Les taxes parafiscales sont souvent décriées en raison de leur violation du principe de l’unicité budgétaire. Instaurées par la loi ou par décret, elles échappent au Budget général de l’Etat tant en termes de ressources que de dépenses. Mohamed Hdid, expert-comptable et associé gérant-fondateur du cabinet Hdid et associés, nous éclaire sur la manière dont ces taxes échappent au contrôle du Parlement.
Finances News Hebdo: Pouvez-vous rappeler brièvement à notre lectorat les principaux enjeux liés à l'instauration des taxes parafiscales ou taxes affectées ?
Mohamed Hdid: Les taxes parafiscales sont souvent définies comme étant l’ensemble des taxes et des redevances obligatoires perçues dans un intérêt économique ou social au profit d'une personne morale de droit public autre que l'Etat et les collectivités territoriales ou même d’une personne morale de droit privé chargée des missions de service public. Elles sont souvent décriées en raison de leur violation au principe de l’unicité budgétaire qui veut que l'ensemble des dépenses et des recettes doive figurer dans un document unique. Elles peuvent conduire à un véritable démembrement de la puissance publique, aggravée par leur diversité et celles des organismes qui en sont bénéficiaires. A contrario, ces taxes peuvent dans certains cas permettre le financement d’une politique sectorielle ou d’un projet précis et même constituer un instrument commode pour orienter de façon très souple certaines interventions économiques ou sociales ponctuelles.
F.N.H.: Quelle appréciation faites-vous des taxes actuellement en vigueur, si l'on prend en considération qu'elles demeurent en dehors du champ de la Constitution ?
M. H.: Ces taxes instaurées par la loi ou par décret échappent au budget général de l’Etat, tant en termes de ressources que des dépenses. Au Maroc, diverses taxes parafiscales existent, la plus importante est la taxe sur le ciment qui génère des ressources de l’ordre de 2 milliards de dirhams par an. Sur un autre registre, l’instauration d’une taxe parafiscale peut aboutir à l’inverse des résultats escomptés. La taxe sur le sable en est un exemple éloquent. Ces taxes peuvent également créer une pression fiscale poussant les agents économiques concernés à de l’évasion fiscale et, par conséquent, à l’effritement de l’assiette fiscale sur laquelle sont basés d’autres impôts et taxes finançant le Budget de l’Etat.

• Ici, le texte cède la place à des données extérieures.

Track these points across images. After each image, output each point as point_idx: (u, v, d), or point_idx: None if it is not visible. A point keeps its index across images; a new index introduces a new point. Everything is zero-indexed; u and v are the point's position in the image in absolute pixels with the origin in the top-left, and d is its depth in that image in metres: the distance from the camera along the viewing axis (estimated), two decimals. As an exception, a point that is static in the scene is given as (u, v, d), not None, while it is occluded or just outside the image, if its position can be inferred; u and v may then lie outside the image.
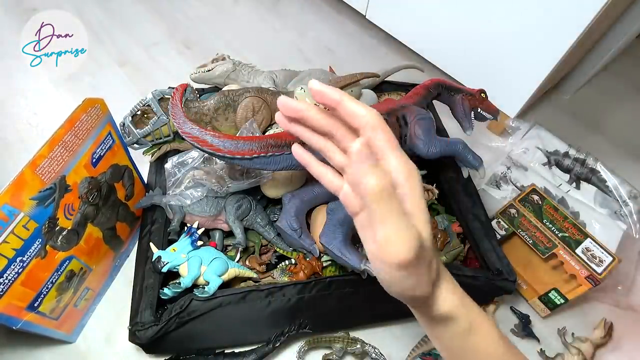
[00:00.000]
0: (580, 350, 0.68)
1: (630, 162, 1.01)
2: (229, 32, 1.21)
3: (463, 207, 0.71)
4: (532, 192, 0.75)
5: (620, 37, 0.97)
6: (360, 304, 0.61)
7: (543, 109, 1.11)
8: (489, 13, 0.86)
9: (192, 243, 0.59)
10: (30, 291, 0.52)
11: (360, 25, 1.27)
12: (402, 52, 1.16)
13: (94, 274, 0.65)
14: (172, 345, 0.60)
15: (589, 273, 0.65)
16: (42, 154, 0.49)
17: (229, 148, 0.49)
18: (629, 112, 1.15)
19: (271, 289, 0.57)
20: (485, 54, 0.91)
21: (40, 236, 0.50)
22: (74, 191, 0.54)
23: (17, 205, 0.46)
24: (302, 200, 0.62)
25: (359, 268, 0.55)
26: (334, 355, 0.65)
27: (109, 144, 0.60)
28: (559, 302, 0.70)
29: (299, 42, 1.21)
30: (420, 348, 0.67)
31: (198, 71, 0.77)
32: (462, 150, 0.68)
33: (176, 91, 0.56)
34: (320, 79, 0.75)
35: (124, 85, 1.04)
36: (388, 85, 0.89)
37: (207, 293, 0.56)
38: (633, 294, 0.79)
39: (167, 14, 1.24)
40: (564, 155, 0.88)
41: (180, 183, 0.64)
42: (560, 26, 0.77)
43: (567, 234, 0.69)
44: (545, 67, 0.83)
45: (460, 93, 0.73)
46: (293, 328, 0.61)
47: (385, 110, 0.61)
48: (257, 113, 0.66)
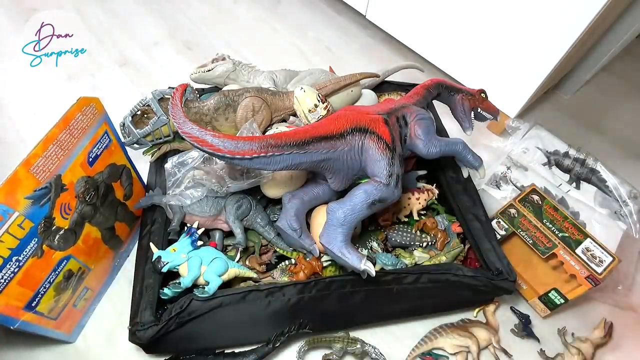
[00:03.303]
0: (580, 350, 0.68)
1: (630, 162, 1.01)
2: (229, 32, 1.21)
3: (463, 207, 0.71)
4: (532, 192, 0.75)
5: (620, 37, 0.97)
6: (360, 304, 0.61)
7: (543, 109, 1.11)
8: (489, 13, 0.86)
9: (192, 243, 0.59)
10: (28, 291, 0.52)
11: (360, 25, 1.27)
12: (402, 52, 1.16)
13: (93, 274, 0.64)
14: (172, 345, 0.60)
15: (589, 273, 0.65)
16: (36, 152, 0.48)
17: (229, 148, 0.48)
18: (629, 112, 1.15)
19: (271, 289, 0.57)
20: (485, 54, 0.91)
21: (36, 235, 0.50)
22: (70, 190, 0.54)
23: (12, 205, 0.46)
24: (302, 200, 0.62)
25: (359, 268, 0.55)
26: (334, 355, 0.64)
27: (105, 143, 0.60)
28: (559, 302, 0.70)
29: (299, 42, 1.21)
30: (420, 348, 0.67)
31: (198, 71, 0.77)
32: (462, 150, 0.68)
33: (176, 91, 0.56)
34: (320, 79, 0.75)
35: (124, 85, 1.04)
36: (388, 85, 0.89)
37: (207, 293, 0.56)
38: (633, 294, 0.79)
39: (167, 14, 1.24)
40: (564, 155, 0.88)
41: (180, 183, 0.64)
42: (560, 26, 0.77)
43: (567, 234, 0.69)
44: (545, 67, 0.83)
45: (460, 93, 0.73)
46: (293, 328, 0.61)
47: (385, 110, 0.61)
48: (257, 113, 0.66)
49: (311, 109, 0.65)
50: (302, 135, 0.52)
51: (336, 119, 0.56)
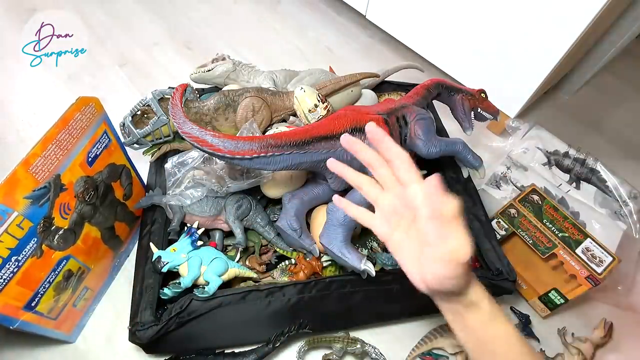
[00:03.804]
0: (580, 350, 0.68)
1: (630, 162, 1.01)
2: (229, 32, 1.21)
3: (463, 207, 0.71)
4: (532, 192, 0.75)
5: (620, 37, 0.97)
6: (360, 304, 0.61)
7: (543, 109, 1.11)
8: (489, 13, 0.86)
9: (192, 243, 0.59)
10: (27, 291, 0.52)
11: (360, 25, 1.27)
12: (402, 52, 1.16)
13: (92, 274, 0.64)
14: (172, 345, 0.60)
15: (589, 273, 0.65)
16: (35, 152, 0.48)
17: (229, 148, 0.48)
18: (629, 112, 1.15)
19: (271, 289, 0.57)
20: (485, 54, 0.91)
21: (36, 235, 0.50)
22: (69, 190, 0.54)
23: (11, 204, 0.46)
24: (302, 200, 0.62)
25: (359, 268, 0.55)
26: (334, 355, 0.64)
27: (105, 143, 0.60)
28: (559, 302, 0.70)
29: (299, 42, 1.21)
30: (420, 348, 0.67)
31: (198, 71, 0.77)
32: (462, 150, 0.68)
33: (176, 91, 0.56)
34: (320, 79, 0.75)
35: (124, 85, 1.04)
36: (388, 85, 0.89)
37: (207, 293, 0.56)
38: (633, 294, 0.79)
39: (167, 14, 1.24)
40: (564, 155, 0.88)
41: (180, 183, 0.64)
42: (560, 26, 0.77)
43: (567, 234, 0.69)
44: (545, 67, 0.83)
45: (460, 93, 0.73)
46: (293, 328, 0.61)
47: (385, 110, 0.61)
48: (257, 113, 0.66)
49: (311, 109, 0.65)
50: (302, 135, 0.52)
51: (336, 119, 0.56)
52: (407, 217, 0.40)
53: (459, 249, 0.37)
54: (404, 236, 0.41)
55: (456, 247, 0.37)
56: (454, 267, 0.37)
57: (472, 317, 0.41)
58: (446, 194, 0.37)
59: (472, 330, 0.42)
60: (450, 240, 0.37)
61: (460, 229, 0.38)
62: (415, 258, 0.40)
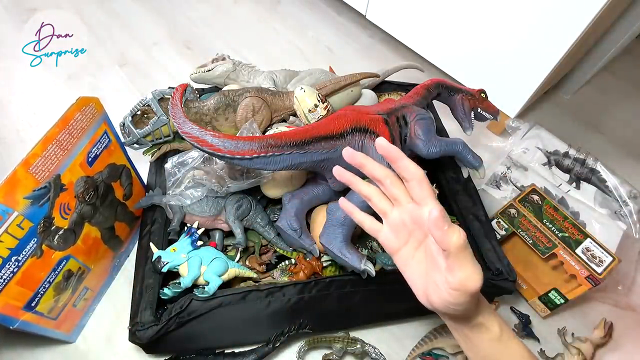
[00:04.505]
0: (580, 350, 0.68)
1: (630, 162, 1.01)
2: (229, 32, 1.21)
3: (463, 207, 0.71)
4: (532, 192, 0.75)
5: (620, 37, 0.97)
6: (360, 304, 0.61)
7: (543, 109, 1.11)
8: (489, 13, 0.86)
9: (192, 243, 0.59)
10: (27, 291, 0.52)
11: (360, 25, 1.27)
12: (402, 52, 1.16)
13: (92, 274, 0.64)
14: (172, 345, 0.60)
15: (589, 273, 0.65)
16: (35, 152, 0.48)
17: (229, 148, 0.48)
18: (629, 112, 1.15)
19: (271, 289, 0.57)
20: (485, 54, 0.91)
21: (36, 235, 0.50)
22: (69, 190, 0.54)
23: (11, 204, 0.46)
24: (302, 200, 0.62)
25: (358, 268, 0.55)
26: (334, 355, 0.64)
27: (105, 143, 0.60)
28: (559, 302, 0.70)
29: (299, 42, 1.21)
30: (420, 348, 0.67)
31: (198, 71, 0.77)
32: (462, 150, 0.68)
33: (176, 91, 0.56)
34: (320, 79, 0.75)
35: (124, 85, 1.04)
36: (388, 85, 0.89)
37: (207, 293, 0.56)
38: (633, 294, 0.79)
39: (167, 14, 1.24)
40: (564, 155, 0.88)
41: (180, 183, 0.64)
42: (560, 26, 0.77)
43: (567, 234, 0.69)
44: (545, 67, 0.83)
45: (460, 93, 0.73)
46: (293, 328, 0.61)
47: (385, 110, 0.61)
48: (257, 113, 0.66)
49: (311, 109, 0.65)
50: (302, 135, 0.52)
51: (336, 119, 0.56)
52: (417, 236, 0.40)
53: (469, 278, 0.36)
54: (412, 253, 0.40)
55: (467, 276, 0.36)
56: (461, 295, 0.36)
57: (479, 338, 0.41)
58: (452, 225, 0.36)
59: (480, 352, 0.42)
60: (461, 270, 0.36)
61: (470, 257, 0.36)
62: (421, 276, 0.39)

Sur un plan purement technique, ces taxes concurrencent les impôts de l’Etat parce qu’elles viennent en déduction de la base de l’impôt sur les sociétés, ce qui a poussé le législateur à prévoir pour certaines taxes parafiscales leur non-déductibilité du résultat fiscal depuis 2013.
F.N.H.: En raison des nouveaux enjeux budgétaires marqués par l'efficacité de la dépense publique et de la soutenabilité des finances publiques, n'est-il pas plus judicieux de veiller à la discussion de ces taxes dans le cadre de la Loi de Finances et de leur contrôle par le Parlement pour s'assurer de leur bonne affectation ?
M. H.: En général, les taxes parafiscales sont créées par la loi et donc votées par le Parlement, même s’il existe encore des taxes parafiscales instituées par des mesures réglementaires. Le problème se situe plutôt au niveau de l’exécution de ces taxes, et donc des montants collectés et de l’usage qui en est fait. Les défenseurs de l’unicité budgétaire soutiennent que tous les prélèvements soient budgétisés dans les recettes de l’Etat et l’affectation vers tel secteur ou telle entité soit décidée également dans le cadre des dépenses de l’Etat, ce qui permet un meilleur contrôle de ces recettes et dépenses.
F.N.H.: Dans le même sillage, on remarque que la Loi organiques des Finances de 2015, dont le leitmotiv est de garantir la transparence financière, n'a rien prévu à cet égard. Quel commentaire pouvezvous nous faire à ce sujet ?
M. H.: Sans être formel sur votre affirmation, la solution peut consister, comme c’est le cas en France, dans la présentation en annexe à chaque Loi de Finances d’un état où figurerait la plupart des taxes parafiscales.